I find it funny you calling them lazy when they consistently publish pieces with tests of far more games than the vast majority of other sites/channels and do not just rely on built in benchmarks. This takes an enormous amount of time, far more than most anyone else is willing to put in. Even if they had only done a limited amount of games, it's not lazy, it's sticking to their testing methodology between tests which is exactly what they should do. Reviewers don't have infinite time and again, it's not their responsibility to completely debug any results that seem off. It is their responsibility to ensure consistent testing methodology and to triple check all of their settings and methods to make sure nothing is wrong on their end. If they've done that (which they say they have) then they should publish. The community can give feedback and are free to try to replicate their results. I still haven't heard anyone point out what they've done that is obviously flawed. They just point to a number and think it's too big. If anything, my complaint would be that they are using system power consumption to compare CPU efficiency in the first place because of the large amount of variables you can't really control to say which CPU is more efficient in this instance. I typically ignore system consumption numbers for CPU tests for this reason.

They're the only ones that seem to have this particular issue. The scheduler isn't random, it's deterministic. If it's actually a bug with the scheduler it should be reproducible by others.

I'm sure it's not actually random, I wasn't using that word in a technical or strict sense.

But the exact cause of the issue is besides the point. You have a hypothesis right here - that it's a scheduling issue. It would be absolutely trivial for HWUB to disable E-cores, rerun the test, and make a conclusion on that hypothesis. Yet they couldn't be bothered to put in that minimal amount of effort?

I don't understand why people insist they're such a reputable outlet while defending their unwillingness to put even a minimal amount of effort into validating their results.

Maybe they will investigate further, I hope they do, but let's just say that it is a bug with the hybrid setup, does that make their results invalid just because they didn't figure out what was causing it? The only way the result is invalid is if they made a mistake with their setup or how they tested. If they've retested 5 times and had the same results, that's an honest effort to make sure that the issue isn't on their end. No one is perfect and everyone can make mistakes, even after retesting, but that doesn't mean we automatically assume it's their mistake and label their results invalid. JT tested a larger number of games and had similar overall results but no one seems to be calling out that channel. TPUs gaming summary rankings had some significant shifts over short periods of time and significant shifts again when they tested a larger set of games, but no one seems to find these things interesting. It's weird to me that people get so up in arms over which tests are valid because it shows one side or the other winning by a meaningless amount.

eek2121 · Dec 10, 2022

Carfax83 said:
Well I definitely agree with you about this. We don't have enough data to really come to a final conclusion about what happened. In the end it doesn't really matter. I've already unsubscribed from HWUB and if anyone asks me whether they are a quality reviewer I will tell them no. Quality reviewers don't publish anomalous results without investigating what, why, how and when until they come up with a reasonable explanation.

Source data:
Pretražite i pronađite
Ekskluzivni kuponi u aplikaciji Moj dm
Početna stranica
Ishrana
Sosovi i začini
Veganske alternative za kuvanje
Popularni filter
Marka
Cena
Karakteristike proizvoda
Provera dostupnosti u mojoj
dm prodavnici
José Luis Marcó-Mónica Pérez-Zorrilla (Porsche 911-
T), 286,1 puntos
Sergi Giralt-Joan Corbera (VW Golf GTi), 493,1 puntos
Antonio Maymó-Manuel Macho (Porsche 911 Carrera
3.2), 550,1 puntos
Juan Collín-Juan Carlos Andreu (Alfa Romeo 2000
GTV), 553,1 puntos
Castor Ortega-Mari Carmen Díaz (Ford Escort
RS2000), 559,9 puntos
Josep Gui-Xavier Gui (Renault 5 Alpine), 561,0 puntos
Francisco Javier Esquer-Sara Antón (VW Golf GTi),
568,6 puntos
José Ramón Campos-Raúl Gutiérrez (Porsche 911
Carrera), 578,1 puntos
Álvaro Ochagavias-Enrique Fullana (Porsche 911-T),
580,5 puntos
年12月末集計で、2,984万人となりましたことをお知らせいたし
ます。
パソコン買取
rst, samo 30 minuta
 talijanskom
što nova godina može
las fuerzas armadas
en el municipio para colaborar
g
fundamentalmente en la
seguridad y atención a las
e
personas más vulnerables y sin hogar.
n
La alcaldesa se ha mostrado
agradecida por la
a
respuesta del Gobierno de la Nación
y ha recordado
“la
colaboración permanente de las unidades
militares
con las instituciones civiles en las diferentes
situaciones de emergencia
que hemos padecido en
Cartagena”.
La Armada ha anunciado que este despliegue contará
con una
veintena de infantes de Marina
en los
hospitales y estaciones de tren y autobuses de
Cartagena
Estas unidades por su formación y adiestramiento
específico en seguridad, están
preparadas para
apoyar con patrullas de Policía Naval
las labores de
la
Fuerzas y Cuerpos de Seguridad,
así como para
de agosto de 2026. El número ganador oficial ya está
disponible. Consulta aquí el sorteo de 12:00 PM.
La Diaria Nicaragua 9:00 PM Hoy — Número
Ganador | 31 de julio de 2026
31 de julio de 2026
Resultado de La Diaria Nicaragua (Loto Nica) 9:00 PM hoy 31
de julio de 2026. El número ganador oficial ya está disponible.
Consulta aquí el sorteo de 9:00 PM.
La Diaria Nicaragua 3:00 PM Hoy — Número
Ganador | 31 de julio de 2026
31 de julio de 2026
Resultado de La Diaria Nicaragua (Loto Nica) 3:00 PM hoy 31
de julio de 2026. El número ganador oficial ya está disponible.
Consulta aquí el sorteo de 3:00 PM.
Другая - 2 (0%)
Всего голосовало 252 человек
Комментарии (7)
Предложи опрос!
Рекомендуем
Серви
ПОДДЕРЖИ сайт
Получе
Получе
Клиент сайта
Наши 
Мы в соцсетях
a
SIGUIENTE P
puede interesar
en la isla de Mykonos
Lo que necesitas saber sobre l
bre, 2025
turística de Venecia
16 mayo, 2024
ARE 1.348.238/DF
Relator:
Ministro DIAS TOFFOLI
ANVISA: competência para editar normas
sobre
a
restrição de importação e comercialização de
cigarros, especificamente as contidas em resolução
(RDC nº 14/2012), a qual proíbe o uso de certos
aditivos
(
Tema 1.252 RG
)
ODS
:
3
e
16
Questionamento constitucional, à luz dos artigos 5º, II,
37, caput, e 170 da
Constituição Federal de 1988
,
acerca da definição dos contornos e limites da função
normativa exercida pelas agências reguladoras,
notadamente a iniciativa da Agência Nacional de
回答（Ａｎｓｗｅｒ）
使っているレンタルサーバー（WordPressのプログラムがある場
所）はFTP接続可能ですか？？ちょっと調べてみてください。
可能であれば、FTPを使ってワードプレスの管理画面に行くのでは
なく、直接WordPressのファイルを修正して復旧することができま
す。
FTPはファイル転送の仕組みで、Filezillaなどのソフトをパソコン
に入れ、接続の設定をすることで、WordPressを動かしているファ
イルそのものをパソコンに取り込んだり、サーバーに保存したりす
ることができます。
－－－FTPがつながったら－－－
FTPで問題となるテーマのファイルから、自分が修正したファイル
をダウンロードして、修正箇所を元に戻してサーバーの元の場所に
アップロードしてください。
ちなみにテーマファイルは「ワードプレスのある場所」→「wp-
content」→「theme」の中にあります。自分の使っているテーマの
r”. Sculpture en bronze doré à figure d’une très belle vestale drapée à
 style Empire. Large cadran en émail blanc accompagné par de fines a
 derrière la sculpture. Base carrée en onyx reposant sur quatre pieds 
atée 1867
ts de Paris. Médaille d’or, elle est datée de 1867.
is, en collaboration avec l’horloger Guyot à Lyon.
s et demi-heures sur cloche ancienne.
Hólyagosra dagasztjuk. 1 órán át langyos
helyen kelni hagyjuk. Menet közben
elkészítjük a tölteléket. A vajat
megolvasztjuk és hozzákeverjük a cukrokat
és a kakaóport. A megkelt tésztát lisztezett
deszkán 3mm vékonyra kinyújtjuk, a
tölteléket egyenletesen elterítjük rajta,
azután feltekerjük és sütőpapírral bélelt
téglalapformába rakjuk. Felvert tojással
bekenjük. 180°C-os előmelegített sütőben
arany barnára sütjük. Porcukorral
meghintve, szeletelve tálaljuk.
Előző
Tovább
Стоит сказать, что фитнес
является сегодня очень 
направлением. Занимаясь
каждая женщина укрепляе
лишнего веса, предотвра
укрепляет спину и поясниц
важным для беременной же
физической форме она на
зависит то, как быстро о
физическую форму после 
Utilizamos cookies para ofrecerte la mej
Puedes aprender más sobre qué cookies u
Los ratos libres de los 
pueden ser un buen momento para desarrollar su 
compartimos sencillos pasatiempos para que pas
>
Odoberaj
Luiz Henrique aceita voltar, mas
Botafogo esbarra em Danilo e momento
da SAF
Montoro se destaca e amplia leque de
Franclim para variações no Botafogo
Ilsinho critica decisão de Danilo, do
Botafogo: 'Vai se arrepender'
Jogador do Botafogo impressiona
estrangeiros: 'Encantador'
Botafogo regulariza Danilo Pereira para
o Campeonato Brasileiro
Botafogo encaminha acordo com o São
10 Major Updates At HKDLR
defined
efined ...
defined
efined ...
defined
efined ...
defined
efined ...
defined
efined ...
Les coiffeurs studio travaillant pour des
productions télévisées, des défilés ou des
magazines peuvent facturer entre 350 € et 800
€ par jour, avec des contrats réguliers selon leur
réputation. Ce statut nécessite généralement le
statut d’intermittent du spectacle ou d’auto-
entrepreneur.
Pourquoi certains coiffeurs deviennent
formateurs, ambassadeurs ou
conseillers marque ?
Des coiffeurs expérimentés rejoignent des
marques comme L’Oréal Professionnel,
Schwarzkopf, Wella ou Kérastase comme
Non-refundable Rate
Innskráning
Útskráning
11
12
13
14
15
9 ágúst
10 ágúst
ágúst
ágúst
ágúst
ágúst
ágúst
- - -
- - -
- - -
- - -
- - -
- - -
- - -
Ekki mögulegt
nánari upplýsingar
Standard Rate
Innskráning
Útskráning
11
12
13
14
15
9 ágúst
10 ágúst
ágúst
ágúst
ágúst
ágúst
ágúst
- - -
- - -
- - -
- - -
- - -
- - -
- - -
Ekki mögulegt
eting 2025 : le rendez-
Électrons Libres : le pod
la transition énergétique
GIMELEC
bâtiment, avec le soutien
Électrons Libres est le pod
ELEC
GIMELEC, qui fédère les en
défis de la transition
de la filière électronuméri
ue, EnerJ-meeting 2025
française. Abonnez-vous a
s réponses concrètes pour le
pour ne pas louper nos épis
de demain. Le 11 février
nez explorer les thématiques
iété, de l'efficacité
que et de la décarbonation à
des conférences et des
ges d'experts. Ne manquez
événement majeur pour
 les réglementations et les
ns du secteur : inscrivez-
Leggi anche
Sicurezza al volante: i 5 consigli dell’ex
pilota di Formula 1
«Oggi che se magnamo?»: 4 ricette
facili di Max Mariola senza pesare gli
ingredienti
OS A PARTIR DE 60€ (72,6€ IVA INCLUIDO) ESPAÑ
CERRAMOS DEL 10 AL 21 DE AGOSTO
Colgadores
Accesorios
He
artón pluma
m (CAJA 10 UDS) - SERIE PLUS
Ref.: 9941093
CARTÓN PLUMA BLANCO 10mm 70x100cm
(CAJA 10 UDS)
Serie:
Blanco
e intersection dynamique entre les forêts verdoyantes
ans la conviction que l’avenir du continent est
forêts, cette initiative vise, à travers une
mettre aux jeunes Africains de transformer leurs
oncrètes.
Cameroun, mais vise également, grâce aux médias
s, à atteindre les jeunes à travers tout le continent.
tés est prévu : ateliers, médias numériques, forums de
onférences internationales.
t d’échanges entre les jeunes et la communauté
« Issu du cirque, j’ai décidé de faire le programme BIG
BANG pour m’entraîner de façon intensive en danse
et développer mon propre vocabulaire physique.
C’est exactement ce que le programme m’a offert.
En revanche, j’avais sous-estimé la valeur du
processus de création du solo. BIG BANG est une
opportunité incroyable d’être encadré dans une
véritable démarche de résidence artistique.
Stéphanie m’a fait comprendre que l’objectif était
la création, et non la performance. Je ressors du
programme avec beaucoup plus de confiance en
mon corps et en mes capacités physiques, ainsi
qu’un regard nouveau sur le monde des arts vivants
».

_Exercise goal_: In the forum thread, which numbers does one poster say they typically ignore for CPU tests? The items are separate material and are not part of the forum thread.

_Reply to the exercise_: System consumption numbers.